*Exercise material*.
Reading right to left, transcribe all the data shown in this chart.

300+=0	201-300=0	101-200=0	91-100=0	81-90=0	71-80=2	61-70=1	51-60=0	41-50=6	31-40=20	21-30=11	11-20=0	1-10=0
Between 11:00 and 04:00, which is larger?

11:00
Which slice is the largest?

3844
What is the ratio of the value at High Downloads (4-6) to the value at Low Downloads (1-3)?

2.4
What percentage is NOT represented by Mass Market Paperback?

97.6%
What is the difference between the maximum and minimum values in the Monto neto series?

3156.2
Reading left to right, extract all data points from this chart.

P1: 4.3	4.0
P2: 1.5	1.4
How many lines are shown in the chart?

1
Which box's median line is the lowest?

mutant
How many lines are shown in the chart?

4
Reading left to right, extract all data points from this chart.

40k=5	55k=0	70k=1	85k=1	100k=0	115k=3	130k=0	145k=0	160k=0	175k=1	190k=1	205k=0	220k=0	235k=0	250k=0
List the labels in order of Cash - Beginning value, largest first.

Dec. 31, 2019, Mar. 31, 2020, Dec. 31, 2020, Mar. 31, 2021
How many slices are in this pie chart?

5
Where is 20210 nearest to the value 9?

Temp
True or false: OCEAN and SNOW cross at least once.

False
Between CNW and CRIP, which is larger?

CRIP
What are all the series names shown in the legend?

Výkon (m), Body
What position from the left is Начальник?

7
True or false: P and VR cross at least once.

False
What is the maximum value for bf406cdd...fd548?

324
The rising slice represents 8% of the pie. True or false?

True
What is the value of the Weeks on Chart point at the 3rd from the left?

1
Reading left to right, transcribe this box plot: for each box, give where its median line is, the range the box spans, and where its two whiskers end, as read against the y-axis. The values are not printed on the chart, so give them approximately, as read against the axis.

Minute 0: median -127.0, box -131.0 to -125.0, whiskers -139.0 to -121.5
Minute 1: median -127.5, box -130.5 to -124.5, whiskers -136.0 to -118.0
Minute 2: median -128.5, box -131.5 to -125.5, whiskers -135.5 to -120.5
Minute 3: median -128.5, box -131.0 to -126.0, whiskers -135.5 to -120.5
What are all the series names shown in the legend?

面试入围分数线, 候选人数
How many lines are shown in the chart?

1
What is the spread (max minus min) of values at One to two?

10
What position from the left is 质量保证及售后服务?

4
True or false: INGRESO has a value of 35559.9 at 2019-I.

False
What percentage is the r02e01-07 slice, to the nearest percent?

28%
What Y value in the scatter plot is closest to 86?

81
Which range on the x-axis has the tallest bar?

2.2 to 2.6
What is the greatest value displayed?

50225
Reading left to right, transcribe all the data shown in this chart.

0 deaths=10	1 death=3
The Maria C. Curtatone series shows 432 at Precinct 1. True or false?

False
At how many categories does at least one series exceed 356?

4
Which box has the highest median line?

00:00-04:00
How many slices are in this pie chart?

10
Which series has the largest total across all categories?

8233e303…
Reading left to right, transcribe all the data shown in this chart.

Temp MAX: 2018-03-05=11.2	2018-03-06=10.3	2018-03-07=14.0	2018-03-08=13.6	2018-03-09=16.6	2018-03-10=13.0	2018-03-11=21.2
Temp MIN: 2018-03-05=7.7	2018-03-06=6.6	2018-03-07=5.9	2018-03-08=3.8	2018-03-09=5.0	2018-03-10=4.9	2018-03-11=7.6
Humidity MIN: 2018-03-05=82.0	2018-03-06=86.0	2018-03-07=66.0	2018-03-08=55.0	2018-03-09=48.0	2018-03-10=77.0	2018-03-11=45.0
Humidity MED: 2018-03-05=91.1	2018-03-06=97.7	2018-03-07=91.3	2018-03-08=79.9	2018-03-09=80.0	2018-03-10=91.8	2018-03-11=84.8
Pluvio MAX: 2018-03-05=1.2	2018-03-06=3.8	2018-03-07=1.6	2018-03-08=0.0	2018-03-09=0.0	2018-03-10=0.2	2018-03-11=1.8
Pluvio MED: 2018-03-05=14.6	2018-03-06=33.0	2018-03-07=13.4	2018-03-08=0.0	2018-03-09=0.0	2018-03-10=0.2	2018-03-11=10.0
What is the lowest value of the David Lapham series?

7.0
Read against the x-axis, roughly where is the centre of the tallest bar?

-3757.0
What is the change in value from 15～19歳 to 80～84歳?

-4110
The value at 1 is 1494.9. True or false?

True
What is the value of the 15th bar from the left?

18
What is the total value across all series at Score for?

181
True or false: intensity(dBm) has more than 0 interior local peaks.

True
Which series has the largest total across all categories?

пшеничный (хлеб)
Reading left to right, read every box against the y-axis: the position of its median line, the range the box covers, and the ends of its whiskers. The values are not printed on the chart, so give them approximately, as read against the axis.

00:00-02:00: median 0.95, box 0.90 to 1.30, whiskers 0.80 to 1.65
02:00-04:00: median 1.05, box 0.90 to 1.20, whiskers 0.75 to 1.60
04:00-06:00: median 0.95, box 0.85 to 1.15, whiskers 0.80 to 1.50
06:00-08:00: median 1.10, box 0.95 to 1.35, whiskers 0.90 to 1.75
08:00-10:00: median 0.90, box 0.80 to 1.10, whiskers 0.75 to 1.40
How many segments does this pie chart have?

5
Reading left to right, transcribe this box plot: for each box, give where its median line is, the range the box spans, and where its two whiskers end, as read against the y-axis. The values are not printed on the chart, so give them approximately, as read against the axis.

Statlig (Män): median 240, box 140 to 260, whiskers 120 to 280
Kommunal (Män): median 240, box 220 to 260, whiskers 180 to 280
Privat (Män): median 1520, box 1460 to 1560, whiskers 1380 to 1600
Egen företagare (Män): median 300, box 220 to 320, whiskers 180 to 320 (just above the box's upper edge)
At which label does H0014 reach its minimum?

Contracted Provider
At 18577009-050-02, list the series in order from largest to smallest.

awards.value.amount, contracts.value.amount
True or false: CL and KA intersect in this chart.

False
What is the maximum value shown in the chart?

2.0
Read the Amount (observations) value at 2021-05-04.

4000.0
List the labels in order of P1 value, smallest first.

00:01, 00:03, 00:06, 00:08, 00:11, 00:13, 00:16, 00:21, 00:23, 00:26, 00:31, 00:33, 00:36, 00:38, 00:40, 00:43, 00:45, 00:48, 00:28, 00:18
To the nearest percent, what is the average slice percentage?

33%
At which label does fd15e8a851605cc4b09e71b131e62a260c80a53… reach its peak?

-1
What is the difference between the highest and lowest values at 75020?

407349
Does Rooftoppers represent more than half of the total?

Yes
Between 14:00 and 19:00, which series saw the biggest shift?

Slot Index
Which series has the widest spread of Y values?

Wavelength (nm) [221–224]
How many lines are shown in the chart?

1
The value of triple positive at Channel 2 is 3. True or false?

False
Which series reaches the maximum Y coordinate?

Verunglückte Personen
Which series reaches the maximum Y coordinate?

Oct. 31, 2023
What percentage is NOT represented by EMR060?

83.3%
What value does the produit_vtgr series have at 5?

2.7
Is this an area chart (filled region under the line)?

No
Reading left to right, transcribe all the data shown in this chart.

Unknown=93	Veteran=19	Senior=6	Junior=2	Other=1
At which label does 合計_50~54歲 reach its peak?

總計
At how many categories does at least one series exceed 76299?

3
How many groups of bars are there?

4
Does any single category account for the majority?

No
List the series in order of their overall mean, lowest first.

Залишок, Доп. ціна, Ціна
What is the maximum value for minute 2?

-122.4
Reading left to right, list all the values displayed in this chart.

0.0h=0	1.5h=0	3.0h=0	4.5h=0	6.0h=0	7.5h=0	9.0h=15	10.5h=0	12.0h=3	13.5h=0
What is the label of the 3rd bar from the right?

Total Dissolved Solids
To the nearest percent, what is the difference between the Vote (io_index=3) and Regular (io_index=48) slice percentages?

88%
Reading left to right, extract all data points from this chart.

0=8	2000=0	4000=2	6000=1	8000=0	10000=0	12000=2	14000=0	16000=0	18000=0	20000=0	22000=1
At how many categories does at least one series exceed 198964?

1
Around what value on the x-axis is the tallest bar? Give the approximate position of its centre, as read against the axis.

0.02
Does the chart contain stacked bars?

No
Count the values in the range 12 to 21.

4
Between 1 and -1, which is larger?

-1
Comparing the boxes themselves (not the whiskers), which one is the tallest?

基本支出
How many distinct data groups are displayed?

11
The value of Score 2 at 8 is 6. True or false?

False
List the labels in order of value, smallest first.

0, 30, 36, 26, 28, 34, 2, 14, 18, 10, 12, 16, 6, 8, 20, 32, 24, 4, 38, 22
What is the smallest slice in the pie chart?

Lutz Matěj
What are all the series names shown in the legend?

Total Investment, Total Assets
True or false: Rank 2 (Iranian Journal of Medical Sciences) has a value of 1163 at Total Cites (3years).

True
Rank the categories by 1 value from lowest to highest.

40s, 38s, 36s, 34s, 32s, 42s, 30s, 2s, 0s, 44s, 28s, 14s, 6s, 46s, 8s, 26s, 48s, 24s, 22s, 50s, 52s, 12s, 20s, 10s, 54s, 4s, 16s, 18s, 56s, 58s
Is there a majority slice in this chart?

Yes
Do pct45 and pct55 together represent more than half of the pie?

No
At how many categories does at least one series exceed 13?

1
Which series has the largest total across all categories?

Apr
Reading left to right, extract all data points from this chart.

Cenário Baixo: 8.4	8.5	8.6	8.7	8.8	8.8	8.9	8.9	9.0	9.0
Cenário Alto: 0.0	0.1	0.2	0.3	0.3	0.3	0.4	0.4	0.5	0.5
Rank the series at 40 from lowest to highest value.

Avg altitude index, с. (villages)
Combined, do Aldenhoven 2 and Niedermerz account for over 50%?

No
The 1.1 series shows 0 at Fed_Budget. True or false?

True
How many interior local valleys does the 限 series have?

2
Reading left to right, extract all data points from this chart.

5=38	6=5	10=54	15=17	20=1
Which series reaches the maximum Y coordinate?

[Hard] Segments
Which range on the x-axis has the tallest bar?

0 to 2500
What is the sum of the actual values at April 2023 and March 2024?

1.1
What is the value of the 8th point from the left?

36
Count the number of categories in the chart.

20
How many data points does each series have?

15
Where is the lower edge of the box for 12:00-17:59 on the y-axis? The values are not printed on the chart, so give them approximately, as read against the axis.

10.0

*Assigned task*. Please copy out the rows word for word, starting at the very first one and ending at the line that contains "List the labels in order of Cash", with both of those lines included.

*Task solution*.
Reading right to left, transcribe all the data shown in this chart.

300+=0	201-300=0	101-200=0	91-100=0	81-90=0	71-80=2	61-70=1	51-60=0	41-50=6	31-40=20	21-30=11	11-20=0	1-10=0
Between 11:00 and 04:00, which is larger?

11:00
Which slice is the largest?

3844
What is the ratio of the value at High Downloads (4-6) to the value at Low Downloads (1-3)?

2.4
What percentage is NOT represented by Mass Market Paperback?

97.6%
What is the difference between the maximum and minimum values in the Monto neto series?

3156.2
Reading left to right, extract all data points from this chart.

P1: 4.3	4.0
P2: 1.5	1.4
How many lines are shown in the chart?

1
Which box's median line is the lowest?

mutant
How many lines are shown in the chart?

4
Reading left to right, extract all data points from this chart.

40k=5	55k=0	70k=1	85k=1	100k=0	115k=3	130k=0	145k=0	160k=0	175k=1	190k=1	205k=0	220k=0	235k=0	250k=0
List the labels in order of Cash - Beginning value, largest first.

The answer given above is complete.